*** Begin section ***

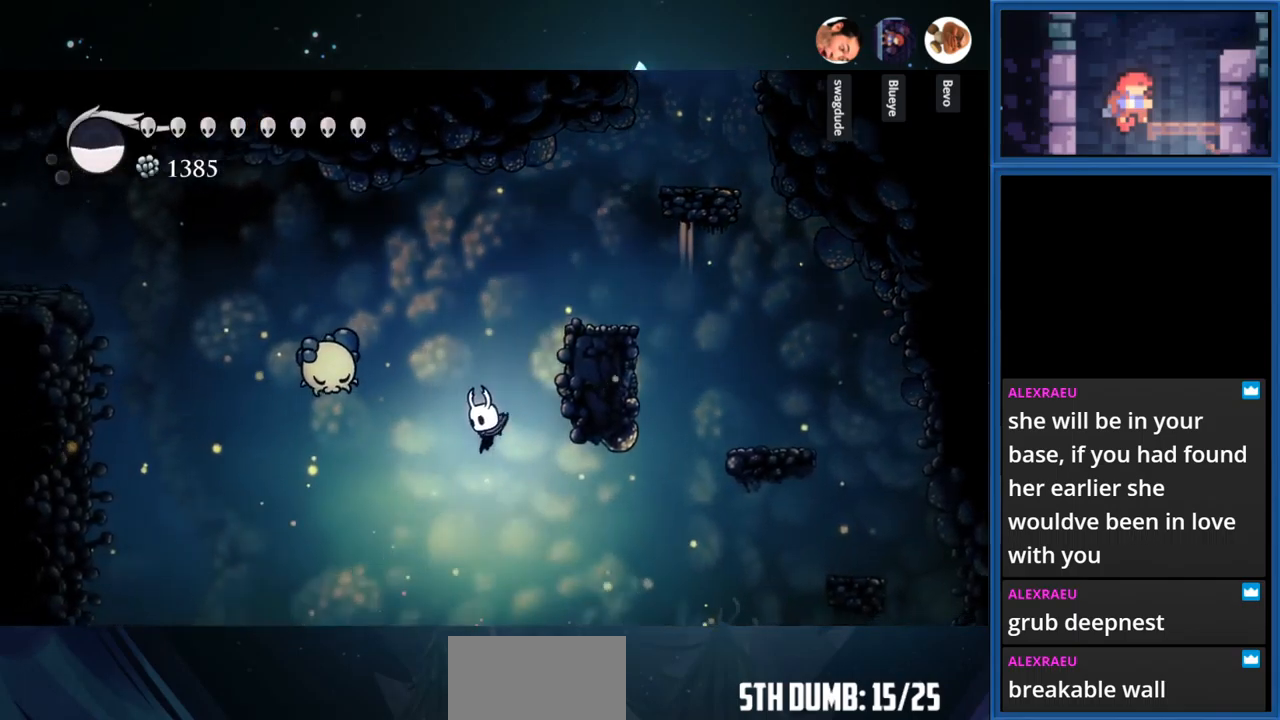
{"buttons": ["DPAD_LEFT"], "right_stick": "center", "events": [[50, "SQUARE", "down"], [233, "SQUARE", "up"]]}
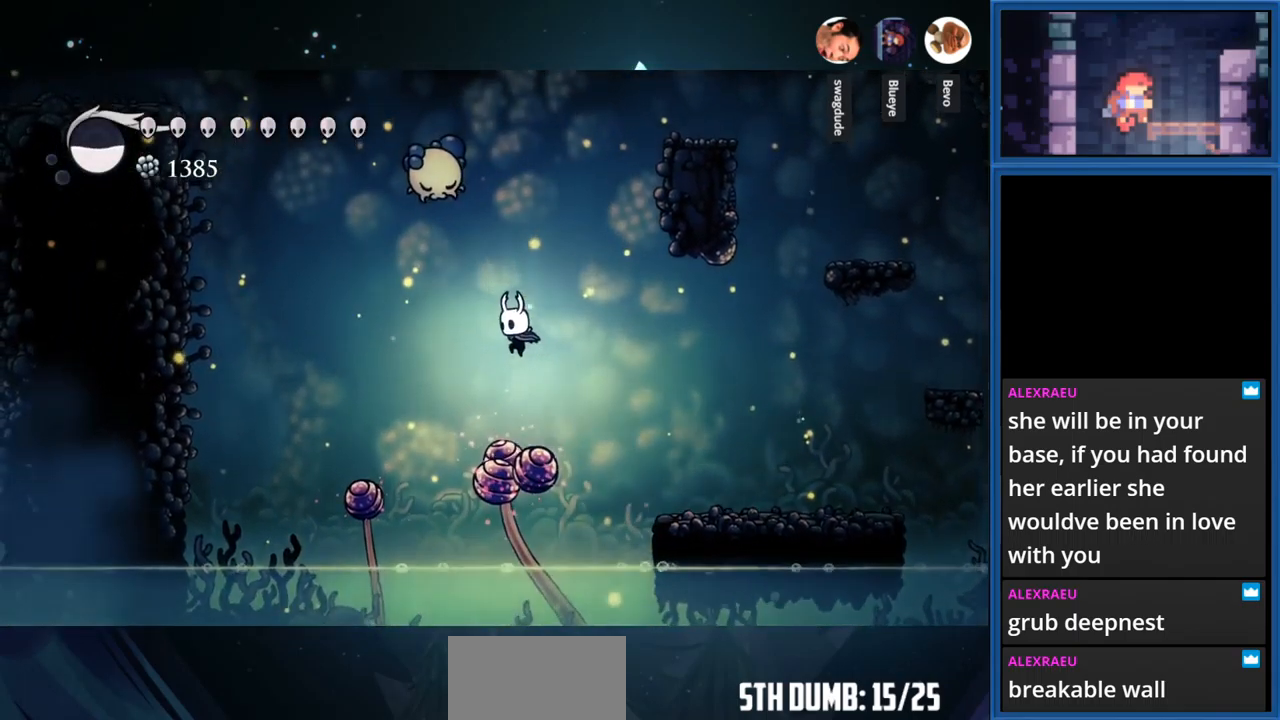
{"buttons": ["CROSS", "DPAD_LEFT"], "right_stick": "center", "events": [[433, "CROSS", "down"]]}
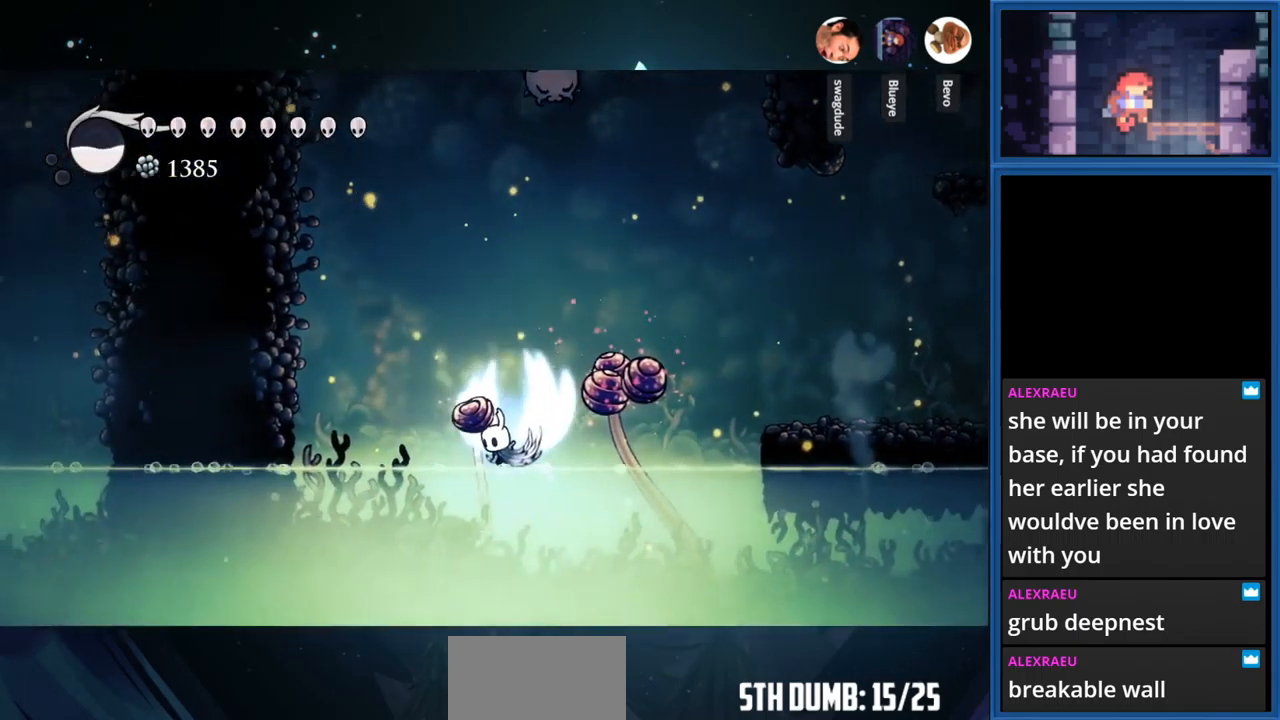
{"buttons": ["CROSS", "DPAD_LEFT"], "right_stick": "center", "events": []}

*** End section ***
*** Begin section ***

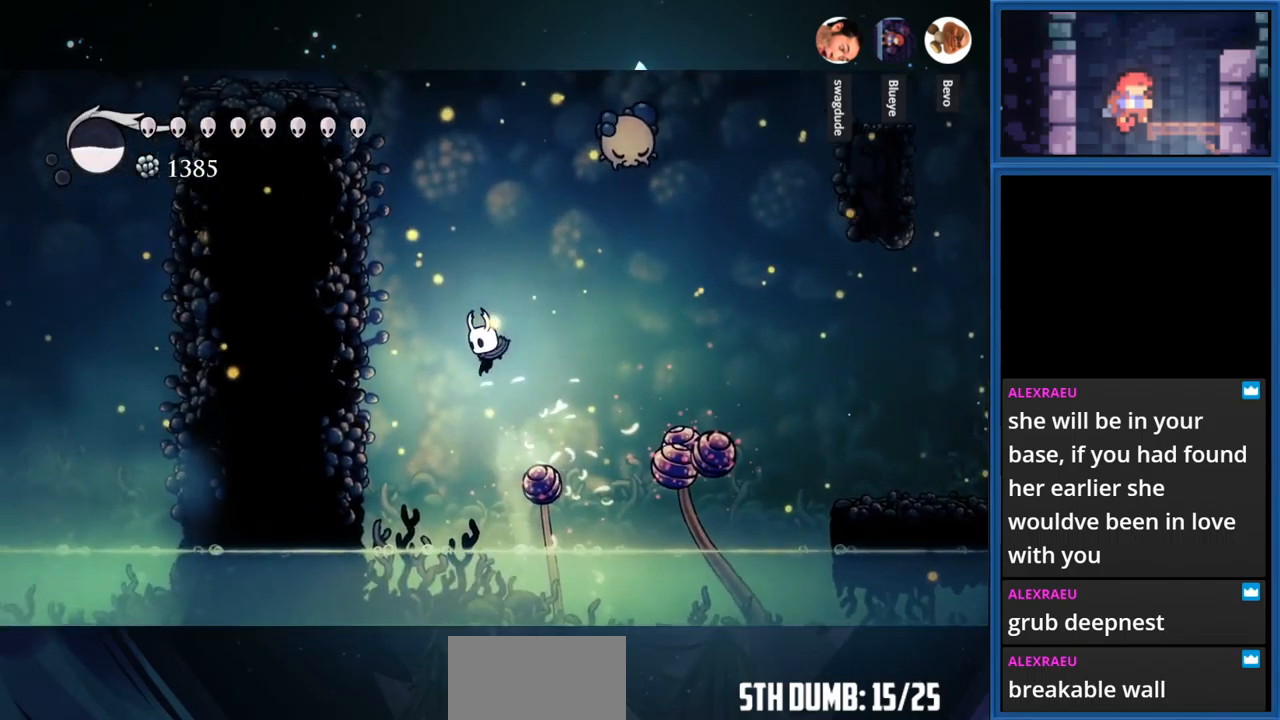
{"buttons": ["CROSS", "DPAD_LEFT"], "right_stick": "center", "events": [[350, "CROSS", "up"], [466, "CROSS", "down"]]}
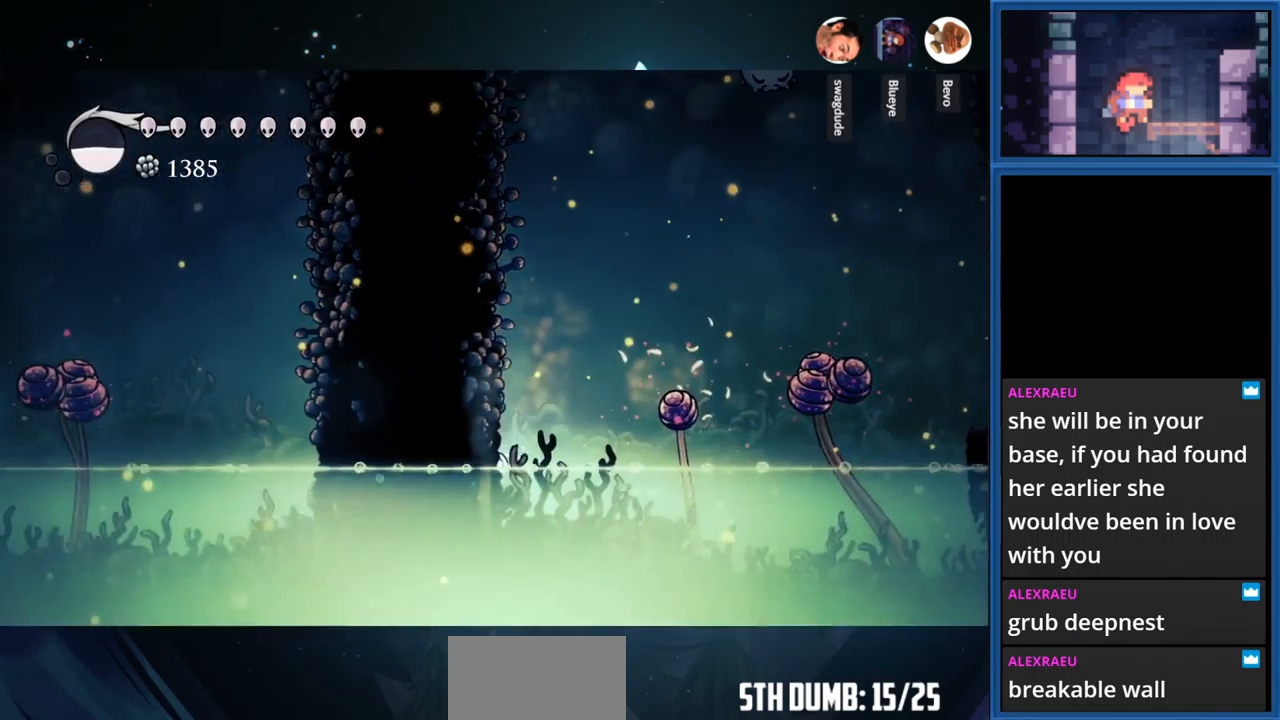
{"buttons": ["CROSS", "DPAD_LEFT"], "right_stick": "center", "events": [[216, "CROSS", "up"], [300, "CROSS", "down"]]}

*** End section ***

■ **How to complete this task**
Search the material for the word "down" and copy each line where it occurs.

■ **Output for this exercise**
{"buttons": ["DPAD_LEFT"], "right_stick": "center", "events": [[50, "SQUARE", "down"], [233, "SQUARE", "up"]]}
{"buttons": ["CROSS", "DPAD_LEFT"], "right_stick": "center", "events": [[433, "CROSS", "down"]]}
{"buttons": ["CROSS", "DPAD_LEFT"], "right_stick": "center", "events": [[350, "CROSS", "up"], [466, "CROSS", "down"]]}
{"buttons": ["CROSS", "DPAD_LEFT"], "right_stick": "center", "events": [[216, "CROSS", "up"], [300, "CROSS", "down"]]}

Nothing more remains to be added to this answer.